◆ Input ◆
↓↓↓

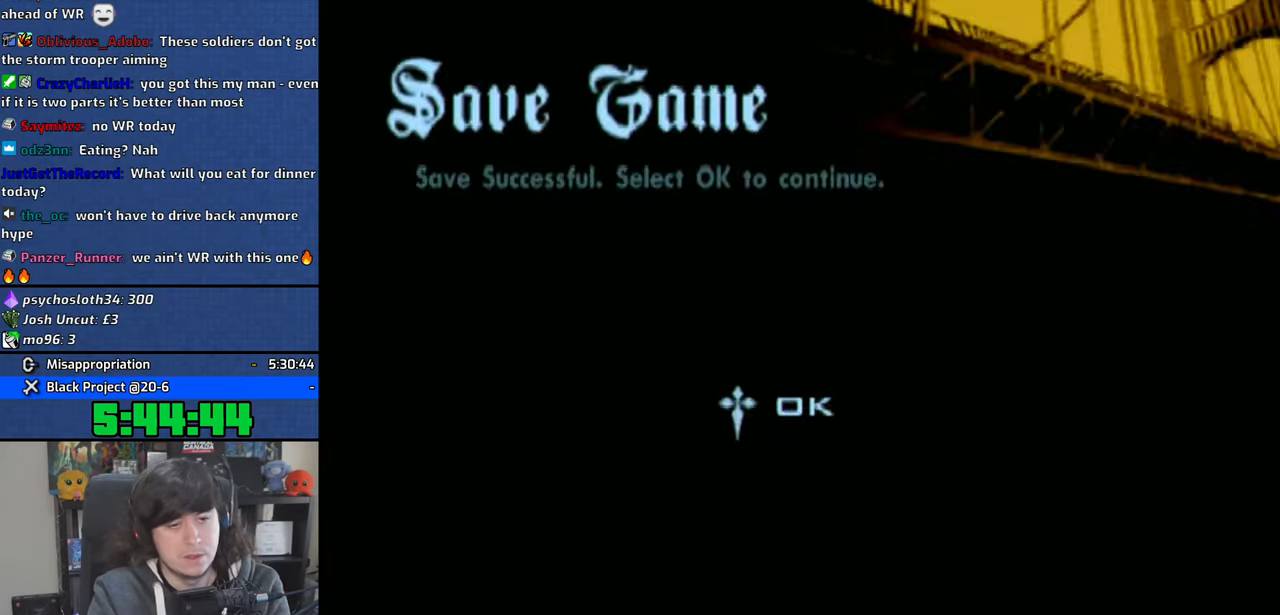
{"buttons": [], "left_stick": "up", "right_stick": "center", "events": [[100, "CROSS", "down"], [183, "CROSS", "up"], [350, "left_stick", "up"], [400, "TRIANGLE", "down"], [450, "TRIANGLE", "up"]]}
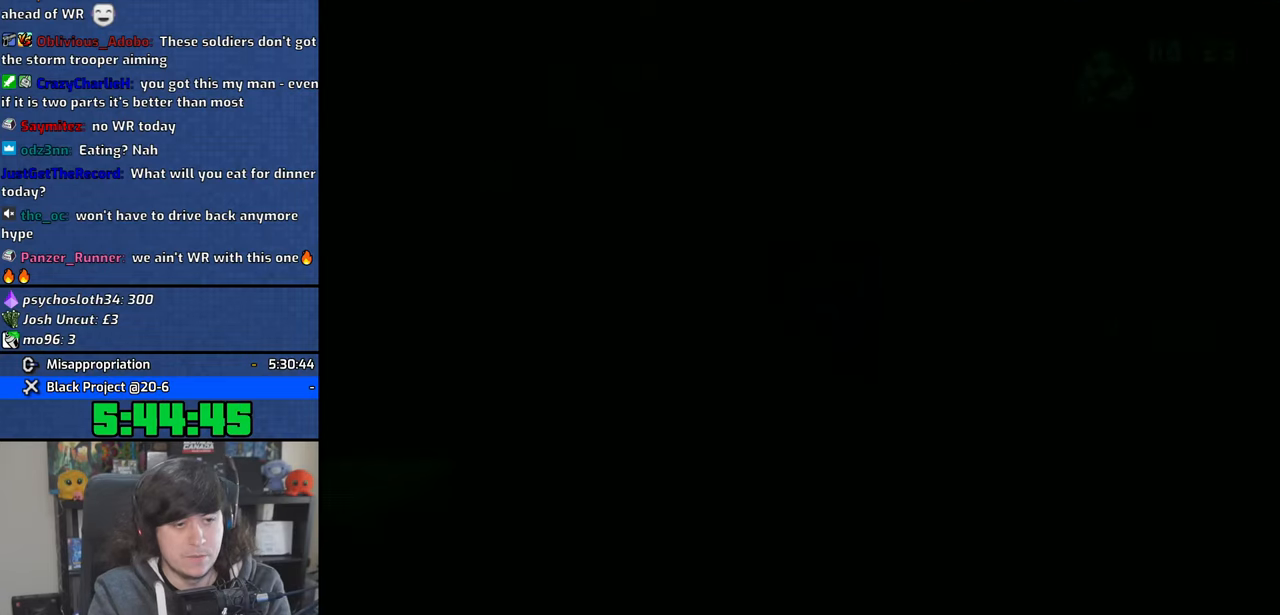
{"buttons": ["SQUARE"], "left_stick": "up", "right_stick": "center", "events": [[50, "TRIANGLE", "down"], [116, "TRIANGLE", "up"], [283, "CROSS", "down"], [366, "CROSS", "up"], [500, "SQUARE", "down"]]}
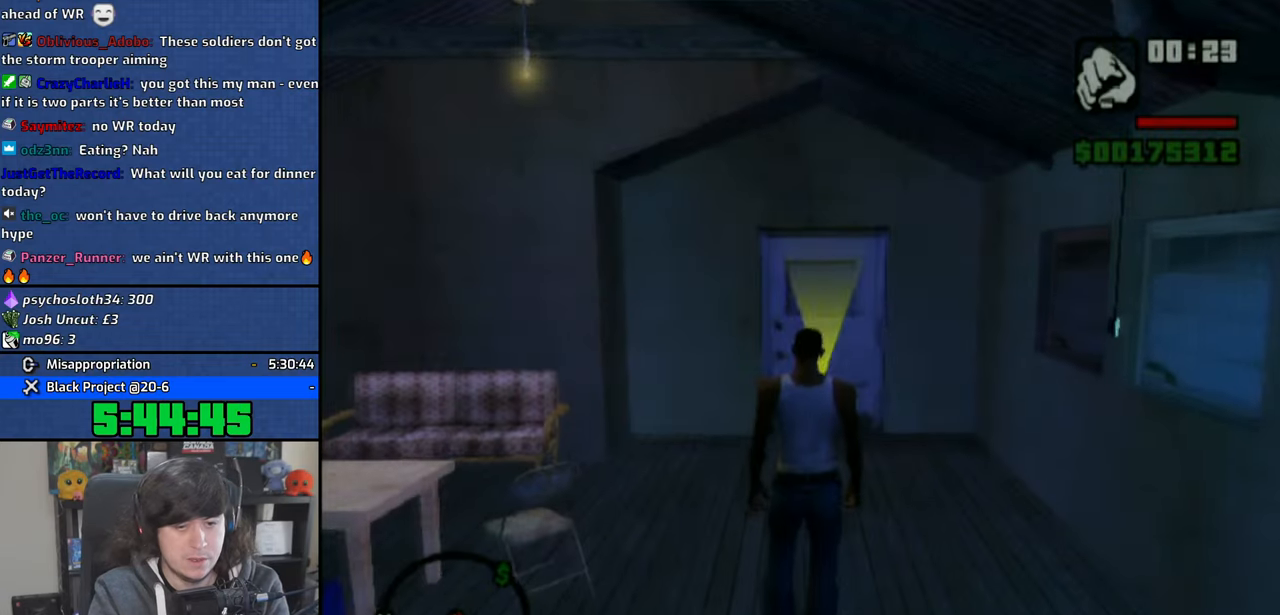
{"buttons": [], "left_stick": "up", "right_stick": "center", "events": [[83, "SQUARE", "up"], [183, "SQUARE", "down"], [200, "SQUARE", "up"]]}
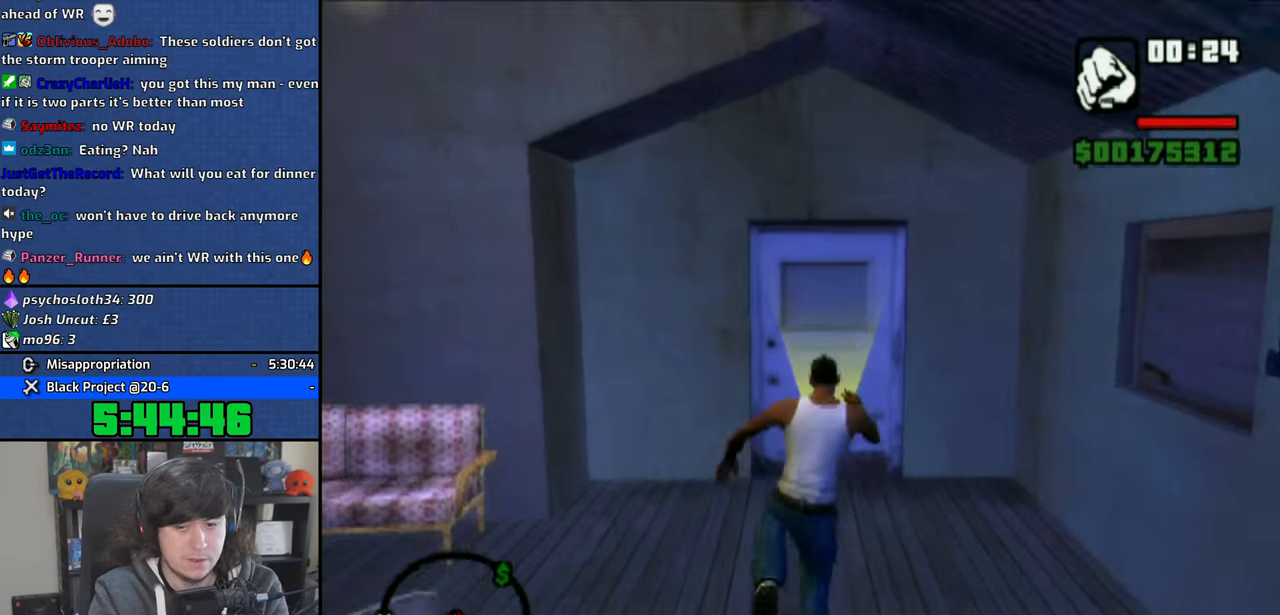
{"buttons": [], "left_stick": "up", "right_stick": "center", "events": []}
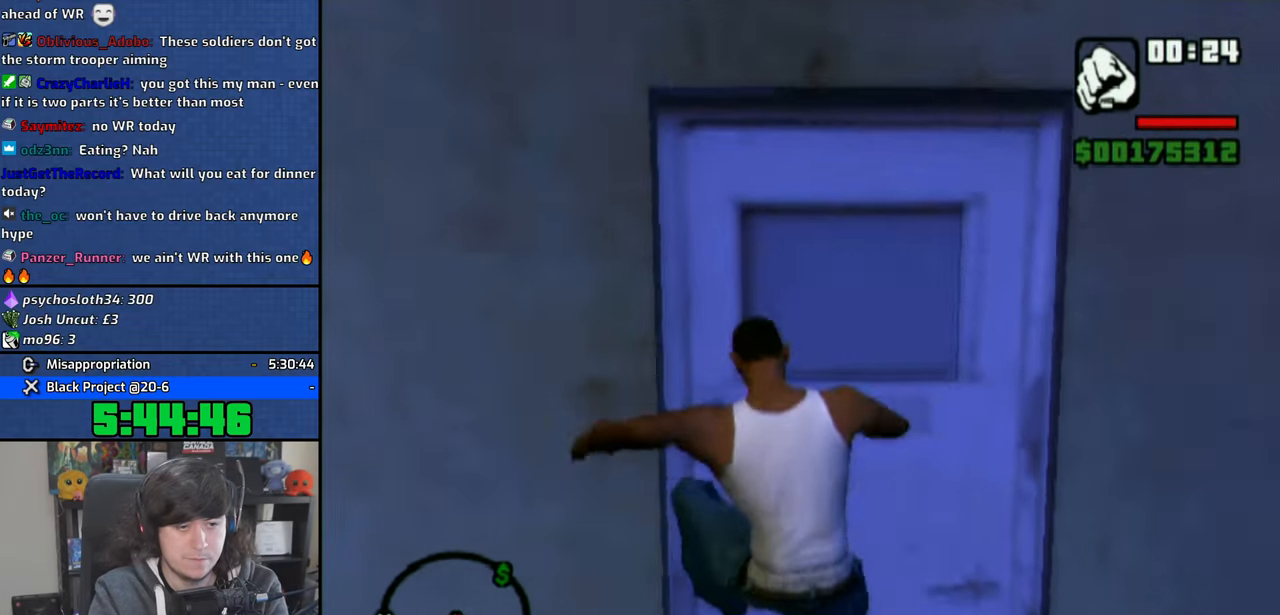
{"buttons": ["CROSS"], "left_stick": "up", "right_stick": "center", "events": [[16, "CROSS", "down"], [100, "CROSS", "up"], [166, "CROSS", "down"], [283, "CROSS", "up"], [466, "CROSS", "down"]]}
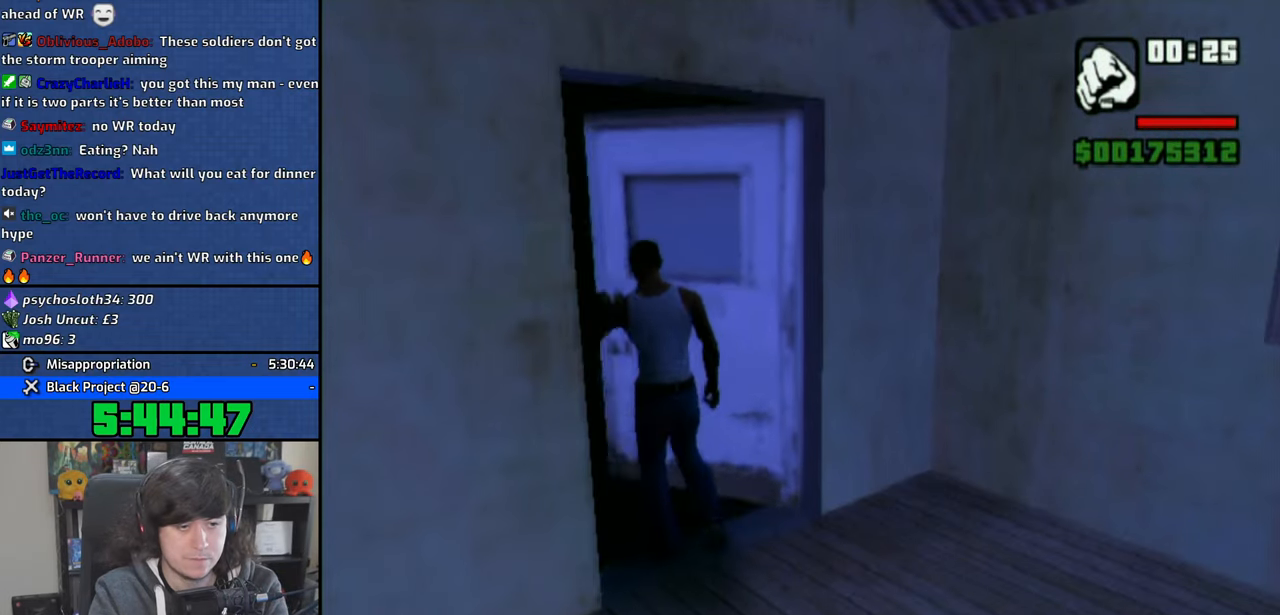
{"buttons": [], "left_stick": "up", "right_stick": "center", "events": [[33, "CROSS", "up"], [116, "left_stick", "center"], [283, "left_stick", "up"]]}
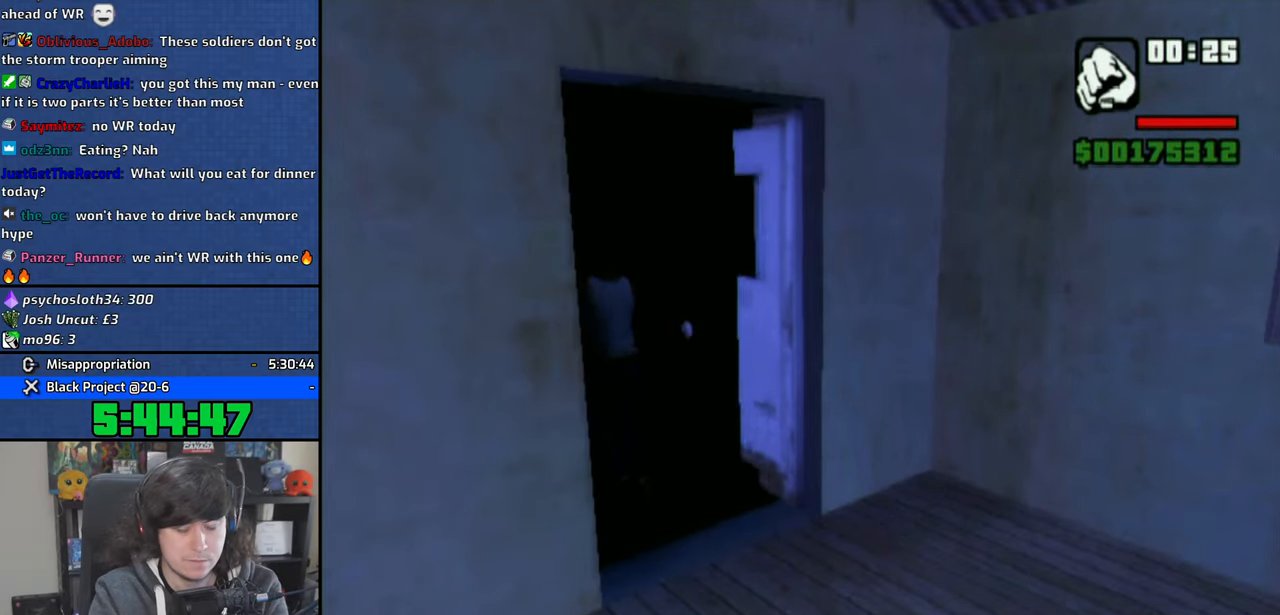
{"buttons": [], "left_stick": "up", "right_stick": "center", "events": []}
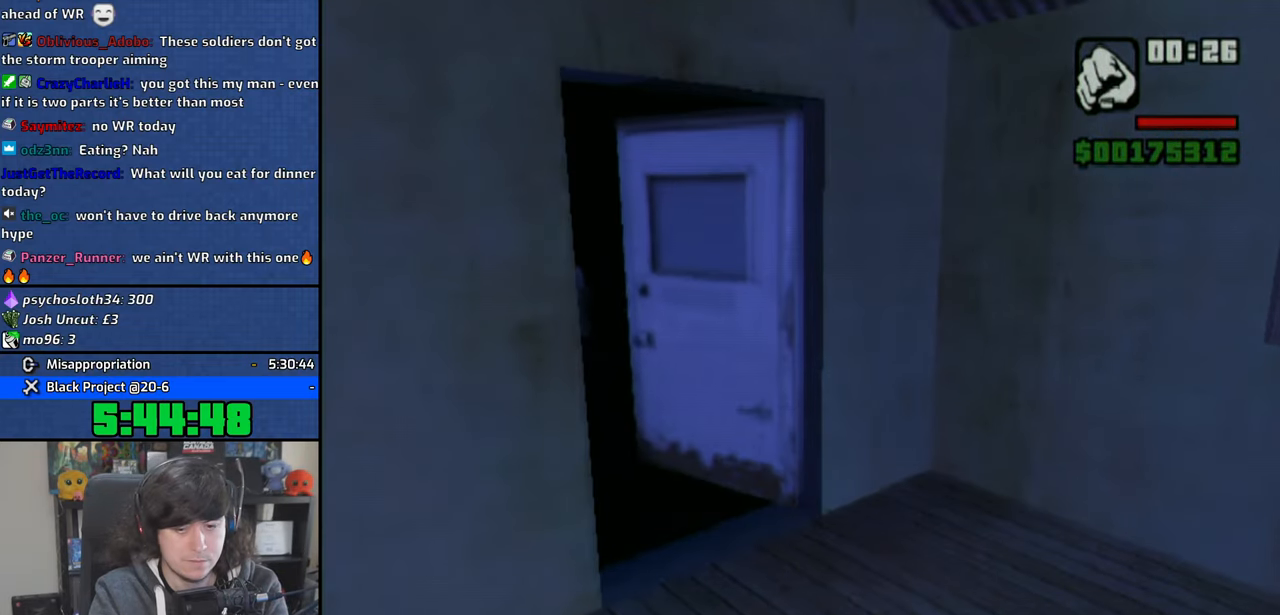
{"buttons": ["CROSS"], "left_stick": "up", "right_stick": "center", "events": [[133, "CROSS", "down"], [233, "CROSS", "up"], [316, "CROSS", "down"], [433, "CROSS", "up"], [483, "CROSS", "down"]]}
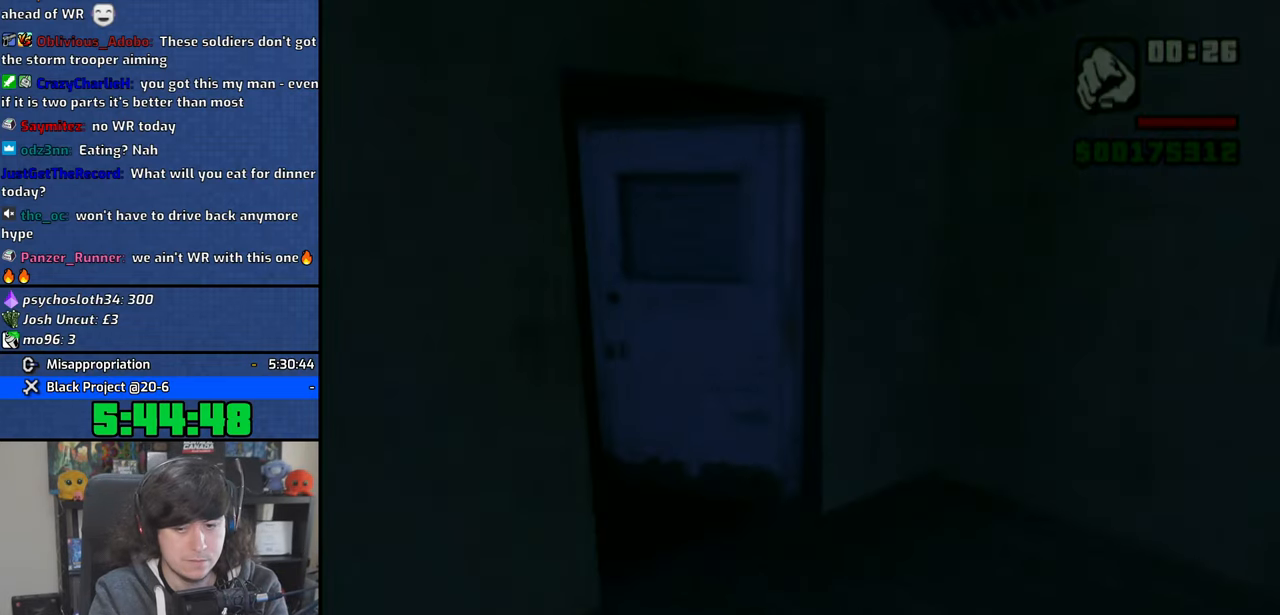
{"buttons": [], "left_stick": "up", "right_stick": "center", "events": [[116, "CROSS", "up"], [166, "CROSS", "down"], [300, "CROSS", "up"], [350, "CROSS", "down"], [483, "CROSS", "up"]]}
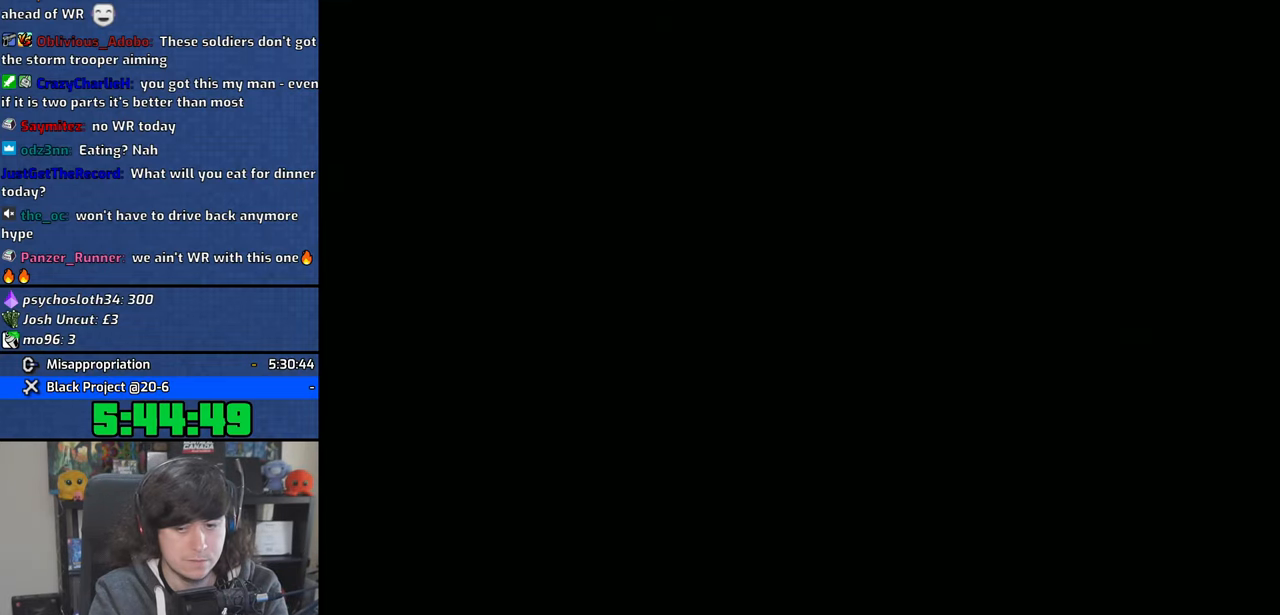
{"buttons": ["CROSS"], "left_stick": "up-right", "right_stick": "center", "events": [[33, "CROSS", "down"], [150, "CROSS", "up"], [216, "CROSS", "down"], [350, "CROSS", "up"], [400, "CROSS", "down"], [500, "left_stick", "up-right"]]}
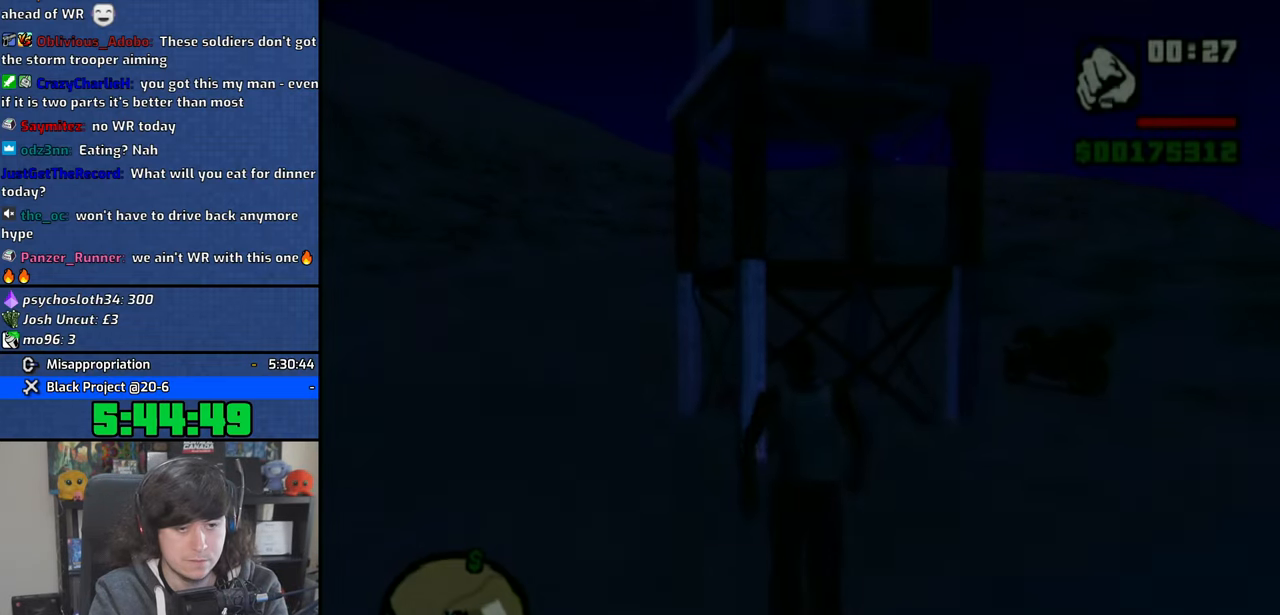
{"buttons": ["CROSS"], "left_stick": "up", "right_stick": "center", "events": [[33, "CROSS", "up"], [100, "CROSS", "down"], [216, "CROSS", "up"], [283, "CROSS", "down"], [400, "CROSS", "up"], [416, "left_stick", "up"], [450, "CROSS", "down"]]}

↑↑↑

◆ What you will do ◆
For every entry, return its exact wording and leave out any image.

◆ Answer for the task ◆
{"buttons": [], "left_stick": "up", "right_stick": "center", "events": [[100, "CROSS", "down"], [183, "CROSS", "up"], [350, "left_stick", "up"], [400, "TRIANGLE", "down"], [450, "TRIANGLE", "up"]]}
{"buttons": ["SQUARE"], "left_stick": "up", "right_stick": "center", "events": [[50, "TRIANGLE", "down"], [116, "TRIANGLE", "up"], [283, "CROSS", "down"], [366, "CROSS", "up"], [500, "SQUARE", "down"]]}
{"buttons": [], "left_stick": "up", "right_stick": "center", "events": [[83, "SQUARE", "up"], [183, "SQUARE", "down"], [200, "SQUARE", "up"]]}
{"buttons": [], "left_stick": "up", "right_stick": "center", "events": []}
{"buttons": ["CROSS"], "left_stick": "up", "right_stick": "center", "events": [[16, "CROSS", "down"], [100, "CROSS", "up"], [166, "CROSS", "down"], [283, "CROSS", "up"], [466, "CROSS", "down"]]}
{"buttons": [], "left_stick": "up", "right_stick": "center", "events": [[33, "CROSS", "up"], [116, "left_stick", "center"], [283, "left_stick", "up"]]}
{"buttons": [], "left_stick": "up", "right_stick": "center", "events": []}
{"buttons": ["CROSS"], "left_stick": "up", "right_stick": "center", "events": [[133, "CROSS", "down"], [233, "CROSS", "up"], [316, "CROSS", "down"], [433, "CROSS", "up"], [483, "CROSS", "down"]]}
{"buttons": [], "left_stick": "up", "right_stick": "center", "events": [[116, "CROSS", "up"], [166, "CROSS", "down"], [300, "CROSS", "up"], [350, "CROSS", "down"], [483, "CROSS", "up"]]}
{"buttons": ["CROSS"], "left_stick": "up-right", "right_stick": "center", "events": [[33, "CROSS", "down"], [150, "CROSS", "up"], [216, "CROSS", "down"], [350, "CROSS", "up"], [400, "CROSS", "down"], [500, "left_stick", "up-right"]]}
{"buttons": ["CROSS"], "left_stick": "up", "right_stick": "center", "events": [[33, "CROSS", "up"], [100, "CROSS", "down"], [216, "CROSS", "up"], [283, "CROSS", "down"], [400, "CROSS", "up"], [416, "left_stick", "up"], [450, "CROSS", "down"]]}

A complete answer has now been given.